Up until that injury in January, the last calendar year for Stewart had been nothing short of insane. In between the national championship game and her WNBA debut, she went to New York for the USA Olympic roster unveiling, graduated from UConn, and stopped by the White House. She did countless media appearances during the season, including a trip to the ESPY Awards, where she won Best Female Athlete. She left for China just days after the Storm’s season ended.
Stewart played for UConn, Seattle, the United States and Shanghai all in a span of six months. Basically, she hadn’t gotten a break from basketball since the summer of 2015.
So maybe the injury was, in fact, a blessing in disguise.
“Last year, it felt at times like my hair was on fire,” Stewart said. “I was going all over the place, doing all kinds of things. Year two is always going to be easier, because you’re more comfortable and that type of thing. But it’s definitely a little calmer this year.”
Stewart’s second season in the WNBA begins Saturday, when Seattle faces the defending champion Los Angeles Sparks (5 p.m. ET on ESPN). The league will get its first taste of a fully rested Stewart, which could be a scary proposition.
Even while putting up astronomical numbers for a rookie – 18.3 points, 9.3 rebounds, 3.4 assists, 1.9 blocks and 1.2 steals – Stewart had some rough patches. In one four-game stretch, she shot 28 percent overall and 0-for-16 from three-point range. Right after the Olympics, she shot a combined 6-for-23 and missed all four attempts from deep in her first two games.
“We did one of their games at Minnesota, and when I talked to her, she was clearly tired,” said Rebecca Lobo, ESPN’s WNBA analyst. “She was willing to say that she was feeling a little bit of that fatigue. Now she’ll be rested, and I think she’ll be able to maintain the highest level of her game throughout the course of the season.”
“With her rested, I expect to see even bigger and better things,” analyst LaChina Robinson said.
Still, there wasn’t much of a gap between Stewart and the league’s best last year. She ranked seventh in Player Efficiency Rating, finished sixth in MVP voting, was the runner-up for Defensive Player of the Year, and earned Second Team All-WNBA honors. Stewart was the only player to finish in the top three of both rebounds and blocks per game.
With Stewart, Jewell Loyd and Sue Bird leading the charge, Seattle built tons of momentum late in the 2016 season. The Storm finished 7-3 after the Olympic break to clinch a playoff berth. But they were knocked out by the Atlanta Dream in the first round, something that is still fresh in their minds heading into the new season.
“We haven’t forgotten what it was like to lose in Atlanta,” Stewart said. “Even though we had a great run to make it to the playoffs, we didn’t want to just be there. We wanted to do more than just get to the first game. I think it’s more fuel to the fire, more motivation for what we want to do this year.”

What is needed: Rewrite the Stewart passage from "Even while putting" up to and including "LaChina Robinson said.", putting "refreshed" wherever "rested" appears.

Data shown:
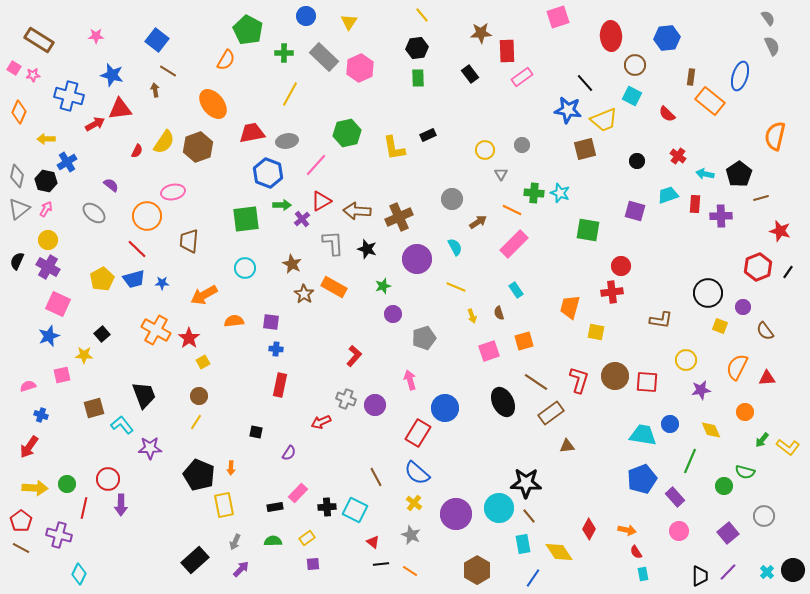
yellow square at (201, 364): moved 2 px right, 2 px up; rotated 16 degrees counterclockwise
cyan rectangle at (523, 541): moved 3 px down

Answer to the problem:
Even while putting up astronomical numbers for a rookie – 18.3 points, 9.3 rebounds, 3.4 assists, 1.9 blocks and 1.2 steals – Stewart had some rough patches. In one four-game stretch, she shot 28 percent overall and 0-for-16 from three-point range. Right after the Olympics, she shot a combined 6-for-23 and missed all four attempts from deep in her first two games.
“We did one of their games at Minnesota, and when I talked to her, she was clearly tired,” said Rebecca Lobo, ESPN’s WNBA analyst. “She was willing to say that she was feeling a little bit of that fatigue. Now she’ll be refreshed, and I think she’ll be able to maintain the highest level of her game throughout the course of the season.”
“With her refreshed, I expect to see even bigger and better things,” analyst LaChina Robinson said.